The Ford Maverick Lobo Is A Pick-Up That’s Serious About Corners

The Ford Maverick Lobo Is A Pick-Up That’s Serious About Corners

The high-performance pickup truck is nothing new, but recent entries in this class have tended to be off-road, dune-bashing beasts – think the Ford F-150 Raptor or Ram RHO. This, though, is the Ford Maverick Lobo, and it’s a very different interpretation of the performance truck.

Around the turn of the century, there existed a niche but popular genre in the US truck market known as street trucks – pick-ups that were unashamedly about on-road performance. Think of the Ford F-150 Lightning (the original, not the modern EV), or the Viper-powered Dodge Ram SRT-10.

Ford Maverick Lobo - side

Ford Maverick Lobo – side

The Maverick Lobo is Ford’s effort to revive this scene, but because it’s based on the company’s smallest North American pickup, there’s no supercharged V8 or snorting V10 here. It gets the same 2.0-litre EcoBoost turbo four-pot as other four-wheel drive Mavericks, making 238bhp and 277lb ft of torque, which it sends to all four wheels.

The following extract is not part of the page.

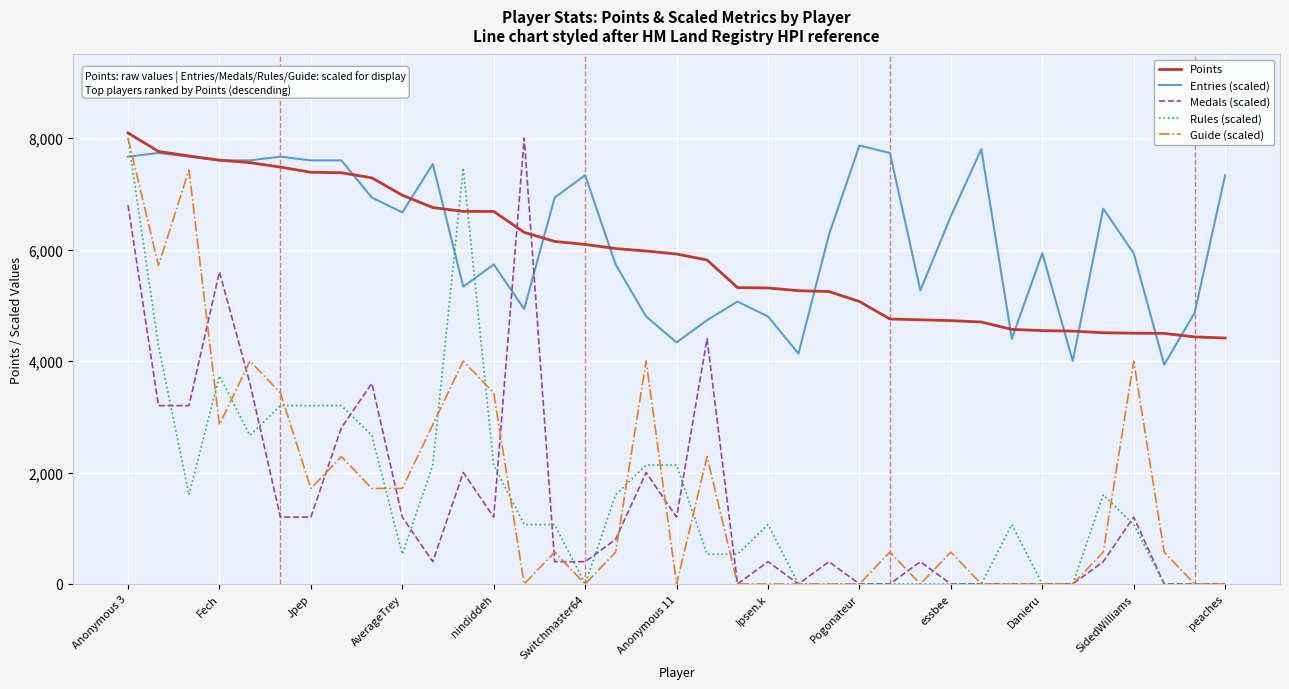

True or false: Rules (scaled) and Entries (scaled) cross at least once.

True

Unique to the Lobo, though, is a seven-speed automatic gearbox, which is intended to provide better-spaced ratios than the standard truck’s eight-speed. It sends power to all four wheels. It’s the chassis where Ford has really focused its efforts, though.

Ford Maverick Lobo - interior

Ford Maverick Lobo – interior

The Lobo rides on tweaked suspension, sitting around 28mm lower than standard at the back, and 13mm lower up front. The rear axle now has a twin-clutch system, which allows the truck to vector torque between individual wheels, keeping things tight and reducing understeer.

It even has a dedicated Lobo mode which brings this torque vectoring tech into play while loosening the grip of the stability control. Ford says this is for track use only. Yeah, sounds like a drift mode to us. Topping off the performance tweaks are six-piston front brake calipers taken from the Focus ST.

Ford Maverick Lobo - wheel detail

Ford Maverick Lobo – wheel detail

Street truck looks are courtesy of beefed-up bumpers and sills, a black roof, and those 19-inch aerodisc-style wheels. The inside, meanwhile, gets stitching in Grabber Blue and Electric Lime.

All this costs from $36,595, or around £28,600. This is totally irrelevant to us in Europe, where the Maverick isn’t available. We can, however, buy the Ford Ranger MS-RT, which pairs a similar street truck vibe with a meaty V6 diesel engine.